Sejuti Das | June 29, 2016
Swapna Bapat, Director for Systems Engineering, Brocade India believes that the biggest challenge with SDN, are the misconceptions organizations associate with it.

SDN has an issue of centralizing the control of the organizations' network, which means a single point of failure. Another challenge is the legacy infrastructure on which SDN is laid out leading to under-utilization of the functionalities that SDN offers. What are your views on these?

Specific areas of networking innovation over the last couple of years include centralized control, programmability, orchestration and virtualization.
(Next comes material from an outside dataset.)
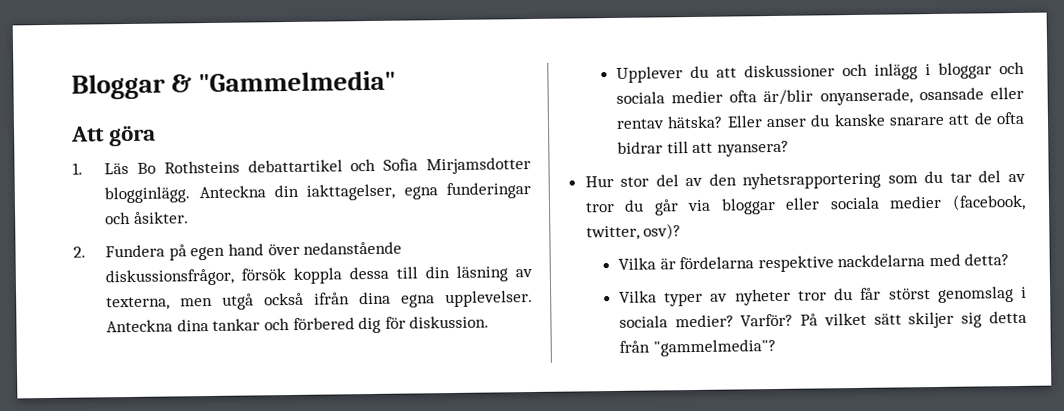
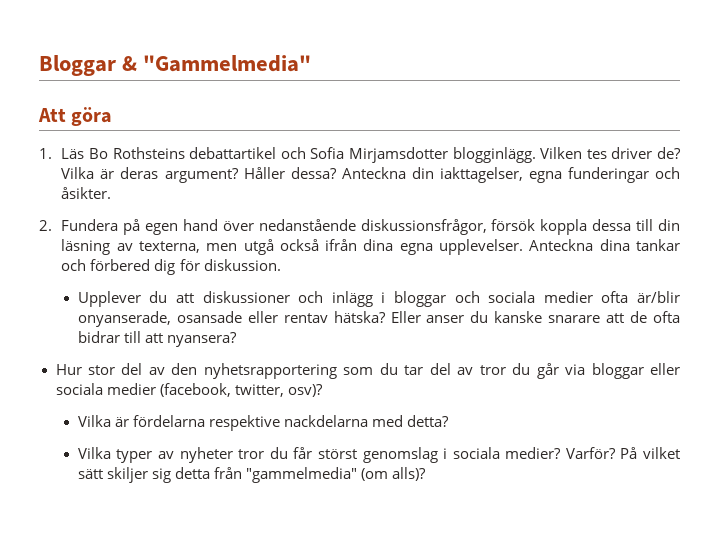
(191, 195) none -> [540,147,682,159] [61,167,337,183] Vilken tes driver de? Vilka är deras argument? Håller dessa?
[652,338,776,357] "gammelmedia"? -> [246,467,427,483] "gammelmedia" (om alls)?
Classified broadly under the heading of SDN,these innovations are meant to solve specific problems that businesses face as their virtualized infrastructures and cloud services push the boundaries of what their networks can deliver.

SDN aims to effectively program the network with software running on a central controller. With SDN, the separated control plane resides on a centralized controller that sees and knows all about the network, including where the hosts connect to the network and what the network topology connecting all of the hosts together looks like. An omniscient central controller allows network engineers to implement unique and flexible forwarding policies limited only by the ability of the software running on it.
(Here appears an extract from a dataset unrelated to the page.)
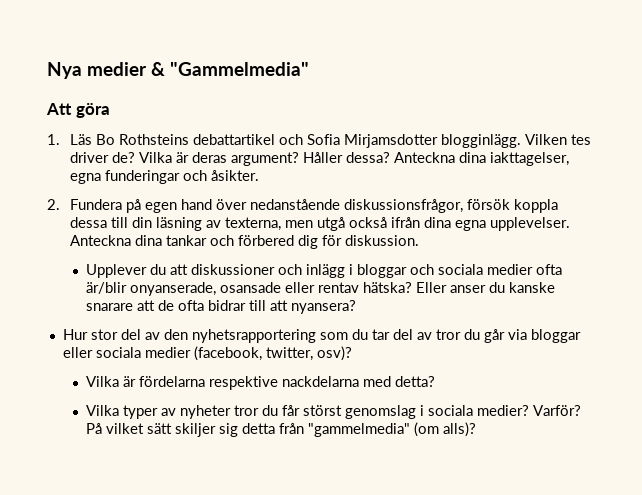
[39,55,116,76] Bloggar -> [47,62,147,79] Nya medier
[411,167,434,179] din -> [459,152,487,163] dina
How do you think Brocade Flow Optimizer will address the real-time network performance challenges of organizations?

Brocade Flow Optimizer is an SDN application that consists of an OpenDaylight-based controller that provides real-time policy-based management for network traffic flows. When coupled with Brocade MLXe routers, it enables service providers and enterprises to gain proactive insight into their network traffic, mitigate network attacks, and eliminate network congestion, with the ultimate goal of improving end user experience.

Brocade Flow Optimizer application also allows network managers to mitigate network flood attacks, throttle bandwidth intensive workloads, reprioritize rogue traffic, and redirect suspicious activity for further analysis.

The application is a prime example of a solution that helps IT and telecom managers to more effectively optimize their networks. Ultimately, this enables them to deliver a better overall user experience, implement cost controls, and enhance revenue initiatives.

In India, what do you think has been stopping SDN from going mainstream?

SDN was a relatively new term a year ago and the customers, while interested, preferred to adopt the wait-and-see approach. The industry's perspective towards software defined network requires not only network architecture change, but also business model and organizational changes as well.

SDN networks are software-based and designed to be open and controlled remotely. While the current adoption rate for SDN is relatively low, we continue to have discussions with customers on areas that SDN will help resolve-app performances, business agility and cost containment/reduction.

The biggest challenge that SDN currently faces are the misconceptions organizations associate with it. It is perceived that SDN only applies to data center networking, where in reality-SDN applies to all forms of networking and networking services from enterprise data center and campus to service provider networks.